India’s competition regular has been investigating Google for a while
India’s competition regulator has been investigating Google for a while now. It has been investigating whether Google has a dominant position in five sectors. Those sectors are: licensable OS for smartphones, app store, web search services, non-OS specific mobile web browsers, and online video hosting. It has been concluded that Google does hold a dominant position in all those areas. The major pain point for India seems to be Google’s practice of requiring certain apps to be pre-installed on Android phones. The same goes for some other requirements the company has for Android partners. India’s competition regulator says that Google’s requirement to OEMs to install Google’s entire suite of apps and mandating those apps to show on the home screen will not fly. It says that it “amounts to imposition of unfair condition on the device manufacturers”. The regular also said that Google’s conditions have “reduced the ability and incentive of device manufacturers to develop and sell devices operating on alternative versions of Android”. India will basically prevent Google from restraining OEMs in choosing which Google apps will be pre-installed on devices. It is also said that licensing of the Play Store must not be linked with pre-installing apps from Google. That goes for apps such as Chrome, Gmail, YouTube, and so on.
India wants to force Google to allow third-party app stores in the Play Store
In addition, the regular demands that Google “not deny access” to Play Services to forked versions of Android.
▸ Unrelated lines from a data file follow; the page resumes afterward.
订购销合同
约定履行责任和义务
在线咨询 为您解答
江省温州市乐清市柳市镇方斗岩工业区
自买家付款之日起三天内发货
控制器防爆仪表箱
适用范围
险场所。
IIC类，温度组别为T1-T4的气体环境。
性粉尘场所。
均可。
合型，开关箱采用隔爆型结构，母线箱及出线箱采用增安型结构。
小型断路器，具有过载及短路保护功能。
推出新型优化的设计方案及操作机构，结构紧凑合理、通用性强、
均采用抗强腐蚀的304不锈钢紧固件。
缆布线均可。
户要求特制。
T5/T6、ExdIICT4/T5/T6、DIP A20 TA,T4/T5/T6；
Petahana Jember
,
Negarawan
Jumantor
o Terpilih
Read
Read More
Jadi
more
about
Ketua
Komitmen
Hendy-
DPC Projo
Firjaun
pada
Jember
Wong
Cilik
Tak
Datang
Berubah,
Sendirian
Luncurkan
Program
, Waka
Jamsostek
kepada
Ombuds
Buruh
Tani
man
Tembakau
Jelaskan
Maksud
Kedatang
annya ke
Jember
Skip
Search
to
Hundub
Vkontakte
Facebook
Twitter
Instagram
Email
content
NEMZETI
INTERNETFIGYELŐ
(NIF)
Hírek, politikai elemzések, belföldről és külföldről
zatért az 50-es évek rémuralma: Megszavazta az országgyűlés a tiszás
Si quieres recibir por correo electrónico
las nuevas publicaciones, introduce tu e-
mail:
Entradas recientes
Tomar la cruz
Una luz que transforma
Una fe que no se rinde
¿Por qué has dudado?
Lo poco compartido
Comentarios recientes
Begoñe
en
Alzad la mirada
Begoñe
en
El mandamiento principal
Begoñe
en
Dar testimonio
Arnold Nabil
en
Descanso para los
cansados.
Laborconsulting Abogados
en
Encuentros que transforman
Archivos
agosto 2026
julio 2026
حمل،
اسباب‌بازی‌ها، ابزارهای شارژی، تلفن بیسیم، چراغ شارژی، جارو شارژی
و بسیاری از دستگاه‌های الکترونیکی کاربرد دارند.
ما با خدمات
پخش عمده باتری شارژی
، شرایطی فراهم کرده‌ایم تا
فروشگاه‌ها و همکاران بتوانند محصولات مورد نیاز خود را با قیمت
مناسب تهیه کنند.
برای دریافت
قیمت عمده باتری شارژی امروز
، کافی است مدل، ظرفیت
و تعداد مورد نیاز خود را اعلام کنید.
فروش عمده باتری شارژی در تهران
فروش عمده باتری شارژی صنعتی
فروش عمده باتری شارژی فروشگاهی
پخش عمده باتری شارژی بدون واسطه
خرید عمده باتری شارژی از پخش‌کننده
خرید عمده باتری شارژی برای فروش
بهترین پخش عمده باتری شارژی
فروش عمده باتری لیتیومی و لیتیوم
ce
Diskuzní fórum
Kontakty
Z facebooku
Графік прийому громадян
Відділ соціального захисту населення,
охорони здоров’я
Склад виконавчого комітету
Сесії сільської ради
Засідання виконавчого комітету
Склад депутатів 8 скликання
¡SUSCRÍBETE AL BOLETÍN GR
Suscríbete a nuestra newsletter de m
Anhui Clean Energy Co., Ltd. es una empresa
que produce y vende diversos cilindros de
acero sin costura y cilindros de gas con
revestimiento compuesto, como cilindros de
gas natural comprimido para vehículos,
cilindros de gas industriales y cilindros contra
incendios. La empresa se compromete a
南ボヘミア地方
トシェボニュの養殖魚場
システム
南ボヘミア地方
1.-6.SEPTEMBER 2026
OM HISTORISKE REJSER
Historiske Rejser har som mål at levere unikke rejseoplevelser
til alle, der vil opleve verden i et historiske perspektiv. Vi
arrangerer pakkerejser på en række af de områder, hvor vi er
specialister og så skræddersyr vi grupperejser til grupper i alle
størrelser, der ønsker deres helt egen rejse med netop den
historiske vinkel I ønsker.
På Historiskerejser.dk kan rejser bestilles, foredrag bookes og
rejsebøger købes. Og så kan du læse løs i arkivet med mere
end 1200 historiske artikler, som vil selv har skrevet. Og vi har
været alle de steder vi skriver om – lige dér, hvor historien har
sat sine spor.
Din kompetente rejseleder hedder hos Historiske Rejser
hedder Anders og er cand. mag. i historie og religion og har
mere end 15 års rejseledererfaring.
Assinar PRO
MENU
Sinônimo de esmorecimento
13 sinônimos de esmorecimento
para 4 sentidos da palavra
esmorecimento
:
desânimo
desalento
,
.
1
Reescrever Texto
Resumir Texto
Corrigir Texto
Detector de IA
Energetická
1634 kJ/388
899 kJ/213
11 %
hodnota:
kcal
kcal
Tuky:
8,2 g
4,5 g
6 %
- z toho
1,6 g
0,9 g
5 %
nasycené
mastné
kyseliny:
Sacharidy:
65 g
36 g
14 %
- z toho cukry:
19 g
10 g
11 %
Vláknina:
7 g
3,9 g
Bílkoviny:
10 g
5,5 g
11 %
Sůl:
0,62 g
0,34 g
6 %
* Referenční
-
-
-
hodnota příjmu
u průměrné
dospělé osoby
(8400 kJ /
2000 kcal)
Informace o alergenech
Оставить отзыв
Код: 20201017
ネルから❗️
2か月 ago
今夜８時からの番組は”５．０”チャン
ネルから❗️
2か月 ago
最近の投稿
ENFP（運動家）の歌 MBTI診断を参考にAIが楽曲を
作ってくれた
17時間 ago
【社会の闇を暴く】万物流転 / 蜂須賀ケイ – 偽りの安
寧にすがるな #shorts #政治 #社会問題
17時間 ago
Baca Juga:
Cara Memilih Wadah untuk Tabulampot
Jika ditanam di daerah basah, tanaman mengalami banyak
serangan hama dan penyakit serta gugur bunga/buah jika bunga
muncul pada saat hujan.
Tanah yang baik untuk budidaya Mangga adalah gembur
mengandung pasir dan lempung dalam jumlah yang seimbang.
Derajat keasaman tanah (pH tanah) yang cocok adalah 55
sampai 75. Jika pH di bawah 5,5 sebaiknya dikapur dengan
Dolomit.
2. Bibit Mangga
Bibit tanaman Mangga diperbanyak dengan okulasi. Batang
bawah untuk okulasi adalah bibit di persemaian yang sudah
The last part has to do with the Play Store, as India also wants Google to allow third-party app stores in the Play Store. India basically does not want sideloading to be restricted in “any manner”. These are quite notable demands from India’s competition regulator. They would certainly create a precedent for Google. Some of them are more intense than others, and quite frankly, Google will certainly object to this. As of writing this article, Google did not respond to this ruling. We’re expecting a response really soon. There’s a lot to talk about, as the company will probably object to most of these points, if not all of them. We have a feeling it will have the most problem with third-party app stores, and sideloading, as there’s the security aspect to consider here, amongst other things.